18. Disappears: Pre-Language [Kranky]

Channeling such touchstones as Joy Division and The Fall is now a practice in indie rock as entrenched as irony, fuzzy guitars, and PBR. It's also one which I have been known to bitch about. Most of the time, 80's hero-worship is simply not done well: it doesn't move, or it incorporates bad verse, or it fails to register emotionally, or it lacks bite. With the help of newly enlisted Steve Shelley, these Chicago shoegazers have crafted an album that both grooves like The Fall (and yes, Sonic Youth) and reinvents Mark E. Smith's disdainful snarl. What's more, they've crafted an album that manages to stand out amongst so many of its nearly indistinguishable compeers. Maybe not at first, but play it a few times and realize that "Hibernation Sicknes" has one of the best guitar solos you've heard in months, that certain phrases of terse bitterness refuse to leave you, and that nearly every song has a hook that scratches an itch you forgot you had and a beat you can't help but move your body to.

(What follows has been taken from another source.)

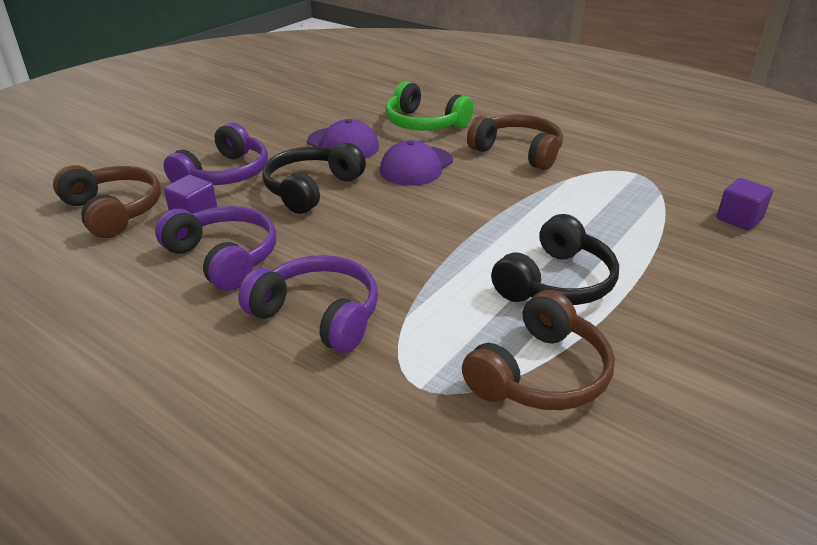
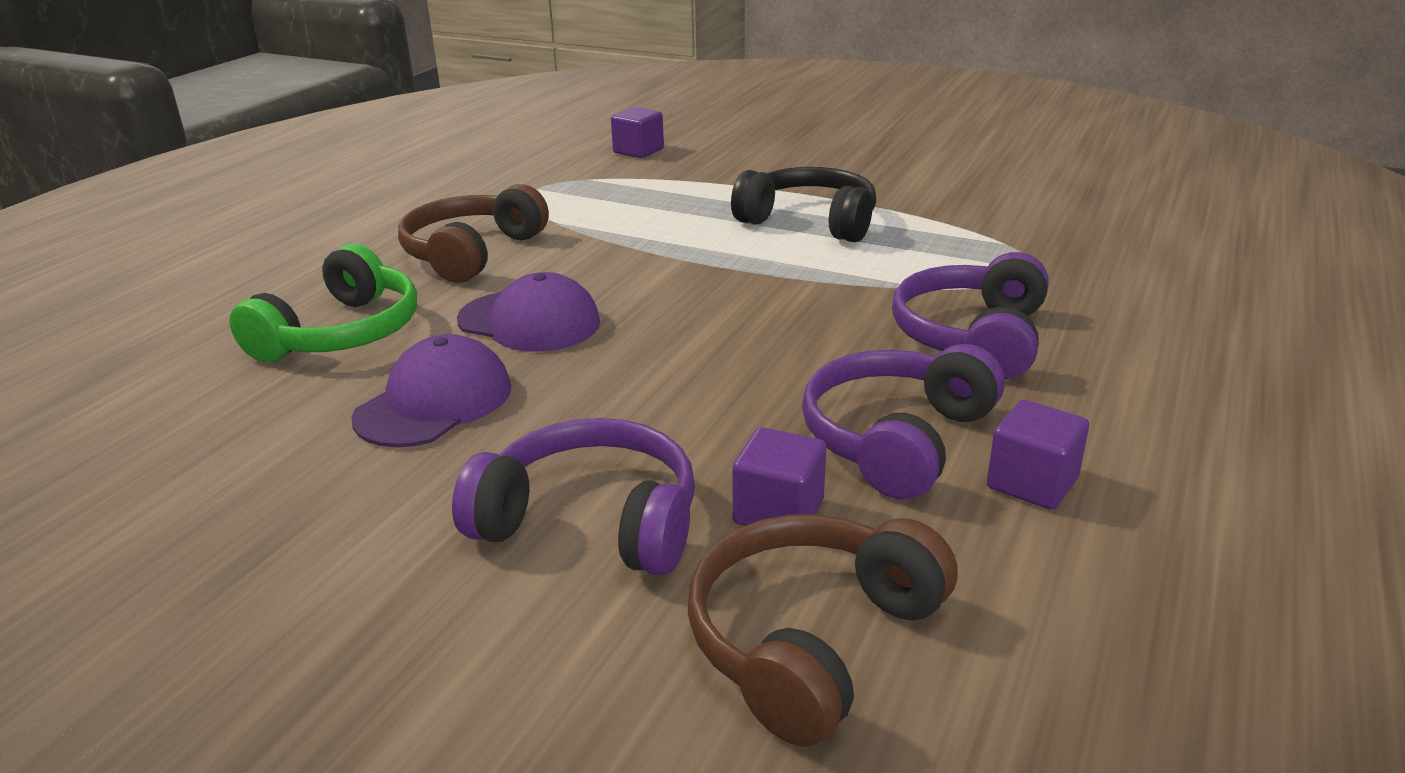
camera: 100 degrees left, 5 degrees down
black headphones [262,143,366,214] -> none
brown headphones [462,290,615,410] -> none
none -> purple cube [987,400,1089,510]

17. Action Bronson: Blue Chips [Fool's Gold]

NYC's most famous Albanian rapper-by-day and chef-by-night hasn't altered his style too much since his debut, 2011's very solid Dr. Lecter, except for exchanging a pretty established producer for some punk who goes by "Party Supplies" and hails from, I kid you not, Williamsburg. It turns out Party Supplies not only has a damn good ear, but an eclecticism that leads him to sample everyone from Dean Martin and Aaron Neville to Iron Butterfly and Frank Zappa. Challenging samples, like the ballsy strings-only in opener "Pouches of Tuna" or the ballsier theft from Ghostface Killah (to whom Action is always compared, though I think Nas is just as accurate) in closer "Tapas," establish beyond all doubt that, at least on a strictly technical level, Action Bronson belongs to a very elite group of rappers. The culinary metaphors are witty, but, as this Feinschmecker should know, a great flow needs some meat as much as a great voice does (*cough* Christina Aguilera), or great guitar chops (*cough* Jeff Beck). And to be fair, there is quite a bit of substance here. His subject matter, though, is for the most part limited to drugs, hoes, and food-- or so a cursory listen would have you believe. Dig deeper-- as his verbal dexterity and apt beats will encourage you to do-- and you'll find poignant reflections on everything from his mixed feelings about his dad to his anger at an ex to his anxiety over his small penis.

16. The Cloud Nothings: Attack on Memory [Carpark]

They can gripe all they want about how Steve Albini's production involved chilling out and playing Scrabble on Facebook-- reasonably so as Albini has become synonymous with hands-off production, giving equal volume (as in this album) to all parts and replicating the 'live' sound of a band-- but there was no good reason to pay attention to this band before this album. But really, who cares? This is a surprisingly exciting album, and such a step forward from their previous emo slag. This is emo gold, not beyond borrowing from post-hardcore and Sonic Youth or from 00's bastardization and Pete Wentz, whom I sincerely believe to be an underrated lyricist even if he is a shitty songwriter. The monstrous "Wasted Days" is the winner here, although "No Future/No Past" also represents a major step forward for the band. Does this album represent anything about 2012 or the future of music? I doubt it, but it warms your heart to know that a guitar-based band can still create exciting music. Really, if you don't like riveting rock and/or roll, well, there's always Bon Iver. A midwesterner myself, I can assure you Dylan Baldi speaks for far more of us.